If you have 1.00 M sodium chloride solution, and you have 300. mL of it, how many grams of sodium chloride are there?
molarity=(:mass/molmass)/volume
mass=molarity*molmass*volume=58.4*1.0*.300=17.5grams
To find the number of grams of sodium chloride in a given solution, you need to know the concentration of the solution in terms of molarity (moles of solute per liter of solution) and the volume of the solution.
Here are the steps to determine the number of grams of sodium chloride in a 1.00 M sodium chloride solution:
1. Determine the molarity of the solution. In this case, the given solution is a 1.00 M sodium chloride solution, which means there is 1.00 mole of sodium chloride present in one liter of the solution.
2. Since the volume of the solution is given in milliliters (mL), you need to convert it to liters. There are 1000 mL in 1 liter, so 300 mL is equal to 0.300 L.
3. Use the molarity and volume to calculate the amount of moles of sodium chloride in the solution.
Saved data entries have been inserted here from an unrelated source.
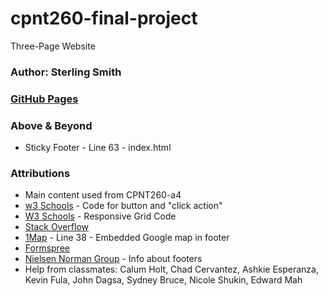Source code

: # cpnt260-final-project
Three-Page Website

### Author: Sterling Smith

### [GitHub Pages](https://abstractster.github.io/cpnt260-final-project/)

### Above & Beyond
- Sticky Footer - Line 63 - index.html

### Attributions
- Main content used from CPNT260-a4
- [w3 Schools](https://www.w3schools.com/tags/tag_button.asp) - Code for button and "click action"
- [W3 Schools](https://www.w3schools.com/howto/howto_css_image_gallery.asp) - Responsive Grid Code
- [Stack Overflow](https://stackoverflow.com/questions/7291873/disable-color-change-of-anchor-tag-when-visited)
- [1Map](https://1map.com/map-embed) - Line 38 - Embedded Google map in footer
- [Formspree](https://formspree.io/forms/xzblkqla/integration)
- [Nielsen Norman Group](https://www.nngroup.com/articles/footers/) - Info about footers
- Help from classmates: Calum Holt, Chad Cervantez, Ashkie Esperanza, Kevin Fula, John Dagsa, Sydney Bruce, Nicole Shukin, Edward Mah
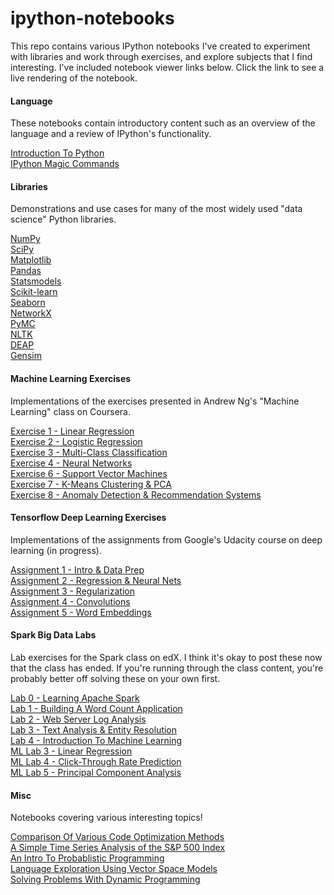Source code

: ipython-notebooks
========================

This repo contains various IPython notebooks I've created to experiment with libraries and work through exercises, and explore subjects that I find interesting.  I've included notebook viewer links below.  Click the link to see a live rendering of the notebook.

#### Language

These notebooks contain introductory content such as an overview of the language and a review of IPython's functionality.

<a href="http://nbviewer.ipython.org/github/jdwittenauer/ipython-notebooks/blob/master/notebooks/language/Intro.ipynb">Introduction To Python</a><br/>
<a href="http://nbviewer.ipython.org/github/jdwittenauer/ipython-notebooks/blob/master/notebooks/language/IPythonMagic.ipynb">IPython Magic Commands</a>

#### Libraries

Demonstrations and use cases for many of the most widely used "data science" Python libraries.

<a href="http://nbviewer.ipython.org/github/jdwittenauer/ipython-notebooks/blob/master/notebooks/libraries/NumPy.ipynb">NumPy</a><br/>
<a href="http://nbviewer.ipython.org/github/jdwittenauer/ipython-notebooks/blob/master/notebooks/libraries/SciPy.ipynb">SciPy</a><br/>
<a href="http://nbviewer.ipython.org/github/jdwittenauer/ipython-notebooks/blob/master/notebooks/libraries/Matplotlib.ipynb">Matplotlib</a><br/>
<a href="http://nbviewer.ipython.org/github/jdwittenauer/ipython-notebooks/blob/master/notebooks/libraries/Pandas.ipynb">Pandas</a><br/>
<a href="http://nbviewer.ipython.org/github/jdwittenauer/ipython-notebooks/blob/master/notebooks/libraries/Statsmodels.ipynb">Statsmodels</a><br/>
<a href="http://nbviewer.ipython.org/github/jdwittenauer/ipython-notebooks/blob/master/notebooks/libraries/Scikit-learn.ipynb">Scikit-learn</a><br/>
<a href="http://nbviewer.ipython.org/github/jdwittenauer/ipython-notebooks/blob/master/notebooks/libraries/Seaborn.ipynb">Seaborn</a><br/>
<a href="http://nbviewer.ipython.org/github/jdwittenauer/ipython-notebooks/blob/master/notebooks/libraries/NetworkX.ipynb">NetworkX</a><br/>
<a href="http://nbviewer.ipython.org/github/jdwittenauer/ipython-notebooks/blob/master/notebooks/libraries/PyMC.ipynb">PyMC</a><br/>
<a href="http://nbviewer.ipython.org/github/jdwittenauer/ipython-notebooks/blob/master/notebooks/libraries/NLTK.ipynb">NLTK</a><br/>
<a href="http://nbviewer.ipython.org/github/jdwittenauer/ipython-notebooks/blob/master/notebooks/libraries/DEAP.ipynb">DEAP</a><br/>
<a href="http://nbviewer.ipython.org/github/jdwittenauer/ipython-notebooks/blob/master/notebooks/libraries/Gensim.ipynb">Gensim</a>

#### Machine Learning Exercises

Implementations of the exercises presented in Andrew Ng's "Machine Learning" class on Coursera.

<a href="http://nbviewer.ipython.org/github/jdwittenauer/ipython-notebooks/blob/master/notebooks/ml/ML-Exercise1.ipynb">Exercise 1 - Linear Regression</a><br/>
<a href="http://nbviewer.ipython.org/github/jdwittenauer/ipython-notebooks/blob/master/notebooks/ml/ML-Exercise2.ipynb">Exercise 2 - Logistic Regression</a><br/>
<a href="http://nbviewer.ipython.org/github/jdwittenauer/ipython-notebooks/blob/master/notebooks/ml/ML-Exercise3.ipynb">Exercise 3 - Multi-Class Classification</a><br/>
<a href="http://nbviewer.ipython.org/github/jdwittenauer/ipython-notebooks/blob/master/notebooks/ml/ML-Exercise4.ipynb">Exercise 4 - Neural Networks</a><br/>
<a href="http://nbviewer.ipython.org/github/jdwittenauer/ipython-notebooks/blob/master/notebooks/ml/ML-Exercise6.ipynb">Exercise 6 - Support Vector Machines</a><br/>
<a href="http://nbviewer.ipython.org/github/jdwittenauer/ipython-notebooks/blob/master/notebooks/ml/ML-Exercise7.ipynb">Exercise 7 - K-Means Clustering & PCA</a><br/>
<a href="http://nbviewer.ipython.org/github/jdwittenauer/ipython-notebooks/blob/master/notebooks/ml/ML-Exercise8.ipynb">Exercise 8 - Anomaly Detection & Recommendation Systems</a>

#### Tensorflow Deep Learning Exercises

Implementations of the assignments from Google's Udacity course on deep learning (in progress).

<a href="http://nbviewer.ipython.org/github/jdwittenauer/ipython-notebooks/blob/master/notebooks/tensorflow/Tensorflow-1-NotMNIST.ipynb">Assignment 1 - Intro & Data Prep</a><br/>
<a href="http://nbviewer.ipython.org/github/jdwittenauer/ipython-notebooks/blob/master/notebooks/tensorflow/Tensorflow-2-FullyConnected.ipynb">Assignment 2 - Regression & Neural Nets</a><br/>
<a href="http://nbviewer.ipython.org/github/jdwittenauer/ipython-notebooks/blob/master/notebooks/tensorflow/Tensorflow-3-Regularization.ipynb">Assignment 3 - Regularization</a><br/>
<a href="http://nbviewer.ipython.org/github/jdwittenauer/ipython-notebooks/blob/master/notebooks/tensorflow/Tensorflow-4-Convolutions.ipynb">Assignment 4 - Convolutions</a><br/>
<a href="http://nbviewer.ipython.org/github/jdwittenauer/ipython-notebooks/blob/master/notebooks/tensorflow/Tensorflow-5-Word2Vec.ipynb">Assignment 5 - Word Embeddings</a>

#### Spark Big Data Labs

Lab exercises for the Spark class on edX.  I think it's okay to post these now that the class has ended.  If you're running through the class content, you're probably better off solving these on your own first.

<a href="http://nbviewer.ipython.org/github/jdwittenauer/ipython-notebooks/blob/master/notebooks/spark/Spark-Lab0-Tutorial.ipynb">Lab 0 - Learning Apache Spark</a><br/>
<a href="http://nbviewer.ipython.org/github/jdwittenauer/ipython-notebooks/blob/master/notebooks/spark/Spark-Lab1-WordCount.ipynb">Lab 1 - Building A Word Count Application</a><br/>
<a href="http://nbviewer.ipython.org/github/jdwittenauer/ipython-notebooks/blob/master/notebooks/spark/Spark-Lab2-ApacheLog.ipynb">Lab 2 - Web Server Log Analysis</a><br/>
<a href="http://nbviewer.ipython.org/github/jdwittenauer/ipython-notebooks/blob/master/notebooks/spark/Spark-Lab3-EntityResolution.ipynb">Lab 3 - Text Analysis & Entity Resolution</a><br/>
<a href="http://nbviewer.ipython.org/github/jdwittenauer/ipython-notebooks/blob/master/notebooks/spark/Spark-Lab4-MachineLearning.ipynb">Lab 4 - Introduction To Machine Learning</a><br/>
<a href="http://nbviewer.ipython.org/github/jdwittenauer/ipython-notebooks/blob/master/notebooks/spark/Spark-ML-Lab3-LinearRegression.ipynb">ML Lab 3 - Linear Regression</a><br/>
<a href="http://nbviewer.ipython.org/github/jdwittenauer/ipython-notebooks/blob/master/notebooks/spark/Spark-ML-Lab4-CriteoPrediction.ipynb">ML Lab 4 - Click-Through Rate Prediction</a><br/>
<a href="http://nbviewer.ipython.org/github/jdwittenauer/ipython-notebooks/blob/master/notebooks/spark/Spark-ML-Lab5-NeuroPCA.ipynb">ML Lab 5 - Principal Component Analysis</a>

#### Misc

Notebooks covering various interesting topics!

<a href="http://nbviewer.ipython.org/github/jdwittenauer/ipython-notebooks/blob/master/notebooks/misc/CodeOptimization.ipynb">Comparison Of Various Code Optimization Methods</a><br/>
<a href="http://nbviewer.ipython.org/github/jdwittenauer/ipython-notebooks/blob/master/notebooks/misc/TimeSeriesStockAnalysis.ipynb">A Simple Time Series Analysis of the S&P 500 Index</a><br/>
<a href="http://nbviewer.ipython.org/github/jdwittenauer/ipython-notebooks/blob/master/notebooks/misc/ProbablisticProgramming.ipynb">An Intro To Probablistic Programming</a><br/>
<a href="http://nbviewer.ipython.org/github/jdwittenauer/ipython-notebooks/blob/master/notebooks/misc/LanguageVectors.ipynb">Language Exploration Using Vector Space Models</a><br/>
<a href="http://nbviewer.ipython.org/github/jdwittenauer/ipython-notebooks/blob/master/notebooks/misc/DynamicProgramming.ipynb">Solving Problems With Dynamic Programming</a>
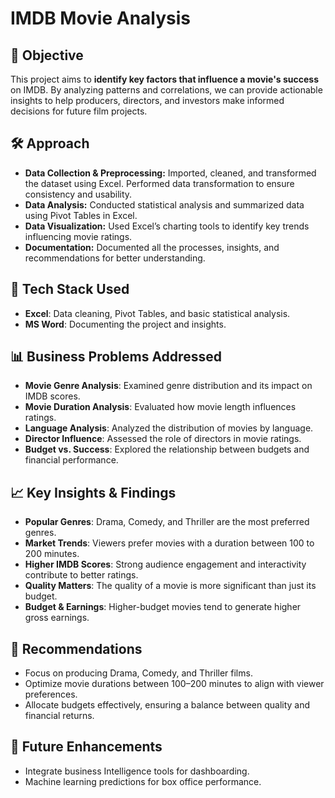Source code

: # IMDB Movie Analysis

## 📌 Objective
This project aims to **identify key factors that influence a movie's success** on IMDB. By analyzing patterns and correlations, we can provide actionable insights to help producers, directors, and investors make informed decisions for future film projects.  

## 🛠️ Approach

- **Data Collection & Preprocessing:**  Imported, cleaned, and transformed the dataset using Excel. Performed data transformation to ensure consistency and usability.  
- **Data Analysis:**  Conducted statistical analysis and summarized data using Pivot Tables in Excel.  
- **Data Visualization:**  Used Excel’s charting tools to identify key trends influencing movie ratings.  
- **Documentation:** Documented all the processes, insights, and recommendations for better understanding.  

## 🔧 Tech Stack Used
- **Excel**: Data cleaning, Pivot Tables, and basic statistical analysis.  
- **MS Word**: Documenting the project and insights.  

## 📊 Business Problems Addressed 
- **Movie Genre Analysis**: Examined genre distribution and its impact on IMDB scores.  
- **Movie Duration Analysis**: Evaluated how movie length influences ratings.  
- **Language Analysis**: Analyzed the distribution of movies by language.  
- **Director Influence**: Assessed the role of directors in movie ratings.  
- **Budget vs. Success**: Explored the relationship between budgets and financial performance.  

## 📈 Key Insights & Findings  
- **Popular Genres**: Drama, Comedy, and Thriller are the most preferred genres.  
- **Market Trends**: Viewers prefer movies with a duration between 100 to 200 minutes.  
- **Higher IMDB Scores**: Strong audience engagement and interactivity contribute to better ratings.  
- **Quality Matters**: The quality of a movie is more significant than just its budget.  
- **Budget & Earnings**: Higher-budget movies tend to generate higher gross earnings.  

## 🎯 Recommendations
- Focus on producing Drama, Comedy, and Thriller films.  
- Optimize movie durations between 100–200 minutes to align with viewer preferences.  
- Allocate budgets effectively, ensuring a balance between quality and financial returns.  

## 🚀 Future Enhancements
- Integrate business Intelligence tools for dashboarding. 
- Machine learning predictions for box office performance.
Multiply the molarity by the volume in liters:
Moles of NaCl = Molarity x Volume
= 1.00 M x 0.300 L
= 0.300 moles of NaCl
4. Finally, calculate the grams of sodium chloride by multiplying the moles of sodium chloride by the molar mass of sodium chloride, which is 58.44 grams per mole (g/mol):
Grams of NaCl = Moles of NaCl x Molar mass
= 0.300 moles x 58.44 g/mol
= 17.53 grams of NaCl
Therefore, there are approximately 17.53 grams of sodium chloride in 300 mL of a 1.00 M sodium chloride solution.